Старик невольно схватился за грудь. Невыразимое радостное чувство наполняло его сердце.
Он не в силах был более воздержаться и наклонившись к молодой девушке, обнял ее и горячо поцеловал в лоб.
– Благослови вас Бог, барышня! У вас благородное сердце, – сквозь слезы произнес он.
Татьяна Петровна совсем не удивилась этой неожиданной ласке нищего Ивана.
– Так ты находишь, что я поступила бы хорошо!
– Вы ангел! – воскликнул он и бросился быстрыми шагами из сада.
Она удивленно посмотрела ему вслед.
«Он знает более, чем хочет это показать – пронеслось в ее голове. – Что значат его слова о Борисе Ивановиче?..»
Мысль о молодом инженере снова запала в ее голову, и, ввиду необходимости, по ее мнению, расстаться с нею навсегда, сделалась для нее еще дороже и вместе с тем еще неотвязнее.
Несколько успокоившись и отерев слезы, Татьяна Петровна вышла из сада, затем со двора и тихо пошла по направлению к поселку. Она шла к своей крестной матери Фекле.

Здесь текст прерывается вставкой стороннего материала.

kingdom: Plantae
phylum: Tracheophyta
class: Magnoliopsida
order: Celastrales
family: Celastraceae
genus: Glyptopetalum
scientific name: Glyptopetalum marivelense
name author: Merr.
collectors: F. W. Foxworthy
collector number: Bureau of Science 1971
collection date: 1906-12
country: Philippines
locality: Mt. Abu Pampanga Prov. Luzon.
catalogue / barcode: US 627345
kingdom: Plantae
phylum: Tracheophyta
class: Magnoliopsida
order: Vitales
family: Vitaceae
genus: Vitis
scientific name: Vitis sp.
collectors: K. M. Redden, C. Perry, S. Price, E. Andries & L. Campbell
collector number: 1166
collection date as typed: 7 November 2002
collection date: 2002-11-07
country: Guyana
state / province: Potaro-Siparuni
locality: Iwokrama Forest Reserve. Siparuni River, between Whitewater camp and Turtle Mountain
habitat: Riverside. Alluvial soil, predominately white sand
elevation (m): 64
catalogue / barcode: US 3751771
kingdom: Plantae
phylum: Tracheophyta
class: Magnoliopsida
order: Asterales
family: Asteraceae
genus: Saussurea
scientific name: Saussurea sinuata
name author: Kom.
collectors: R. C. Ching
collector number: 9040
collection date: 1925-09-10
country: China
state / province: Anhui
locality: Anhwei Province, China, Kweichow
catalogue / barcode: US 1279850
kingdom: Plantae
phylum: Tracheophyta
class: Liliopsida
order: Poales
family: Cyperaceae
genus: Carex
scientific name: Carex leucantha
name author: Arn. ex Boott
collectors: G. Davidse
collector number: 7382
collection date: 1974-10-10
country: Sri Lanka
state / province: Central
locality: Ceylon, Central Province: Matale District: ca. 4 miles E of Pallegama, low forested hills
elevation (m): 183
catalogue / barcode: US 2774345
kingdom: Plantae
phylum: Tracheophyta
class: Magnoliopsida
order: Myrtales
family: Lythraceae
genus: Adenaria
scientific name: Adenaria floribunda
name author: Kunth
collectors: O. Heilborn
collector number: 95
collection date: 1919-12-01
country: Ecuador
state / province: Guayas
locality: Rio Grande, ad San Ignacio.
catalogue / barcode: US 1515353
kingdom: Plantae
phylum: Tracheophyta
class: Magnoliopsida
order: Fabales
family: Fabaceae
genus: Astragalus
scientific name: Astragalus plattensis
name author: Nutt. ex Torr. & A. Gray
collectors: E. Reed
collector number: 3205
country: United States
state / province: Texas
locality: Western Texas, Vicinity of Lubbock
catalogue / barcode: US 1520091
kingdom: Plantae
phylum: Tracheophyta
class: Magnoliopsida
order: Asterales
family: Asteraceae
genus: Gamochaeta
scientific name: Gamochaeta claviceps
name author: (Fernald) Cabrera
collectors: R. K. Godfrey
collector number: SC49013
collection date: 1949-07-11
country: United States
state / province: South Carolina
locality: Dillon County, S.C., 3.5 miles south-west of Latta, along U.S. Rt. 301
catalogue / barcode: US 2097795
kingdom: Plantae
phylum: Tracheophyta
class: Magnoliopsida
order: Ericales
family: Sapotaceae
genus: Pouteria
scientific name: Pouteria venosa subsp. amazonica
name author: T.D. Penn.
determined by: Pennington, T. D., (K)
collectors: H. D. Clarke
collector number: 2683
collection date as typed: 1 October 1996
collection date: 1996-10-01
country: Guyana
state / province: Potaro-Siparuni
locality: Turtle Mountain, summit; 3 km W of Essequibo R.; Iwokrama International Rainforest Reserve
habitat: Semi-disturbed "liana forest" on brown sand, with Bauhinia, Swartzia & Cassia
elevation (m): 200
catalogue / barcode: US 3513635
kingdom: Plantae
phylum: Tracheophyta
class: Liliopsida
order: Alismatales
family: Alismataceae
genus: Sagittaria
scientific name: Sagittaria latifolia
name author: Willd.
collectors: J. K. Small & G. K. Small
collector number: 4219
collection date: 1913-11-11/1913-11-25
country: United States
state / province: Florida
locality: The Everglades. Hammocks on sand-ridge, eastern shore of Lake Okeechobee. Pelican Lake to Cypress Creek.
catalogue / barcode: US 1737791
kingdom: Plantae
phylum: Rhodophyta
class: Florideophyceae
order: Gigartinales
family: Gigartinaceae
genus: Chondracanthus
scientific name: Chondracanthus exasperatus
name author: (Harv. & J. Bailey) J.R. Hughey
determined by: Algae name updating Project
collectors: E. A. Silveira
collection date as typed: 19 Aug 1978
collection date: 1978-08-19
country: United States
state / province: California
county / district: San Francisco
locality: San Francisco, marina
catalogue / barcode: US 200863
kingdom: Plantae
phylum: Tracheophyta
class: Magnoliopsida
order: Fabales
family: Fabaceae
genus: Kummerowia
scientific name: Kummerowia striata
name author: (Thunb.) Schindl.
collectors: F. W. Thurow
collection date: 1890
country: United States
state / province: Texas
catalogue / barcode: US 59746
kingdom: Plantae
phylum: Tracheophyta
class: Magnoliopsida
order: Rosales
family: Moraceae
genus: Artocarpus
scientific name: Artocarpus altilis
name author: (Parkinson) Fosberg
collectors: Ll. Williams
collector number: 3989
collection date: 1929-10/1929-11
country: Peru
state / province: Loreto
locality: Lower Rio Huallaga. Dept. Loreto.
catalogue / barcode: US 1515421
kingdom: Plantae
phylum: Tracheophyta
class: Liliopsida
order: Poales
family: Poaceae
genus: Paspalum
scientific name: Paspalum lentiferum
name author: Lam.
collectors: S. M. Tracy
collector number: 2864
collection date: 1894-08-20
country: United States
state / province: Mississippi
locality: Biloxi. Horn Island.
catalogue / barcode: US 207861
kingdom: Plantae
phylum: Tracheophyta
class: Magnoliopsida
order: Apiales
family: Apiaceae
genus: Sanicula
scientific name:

Егор Никифоров, между тем, быстро дошел до своей землянки в лесу, упал около нее на колени и стал горячо молиться. Слова молитвы, слова благодарности Богу вырывались из его груди, перемешанные с рыданиями.
Он просил у Бога силы довершить до конца начатое им дело, он молился за свою дочь, которую только что поцеловал первым отцовским поцелуем.
VII
НАДЕЙСЯ!
– Барышня, касаточка моя ненаглядная, вот радость-то старухе нежданная! – встретила Фекла восклицаниями свою крестницу. – Ну, как здоровье-то драгоценное Петра Иннокентьевича и Иннокентия Антиповича, все ли там живы у вас и благополучны?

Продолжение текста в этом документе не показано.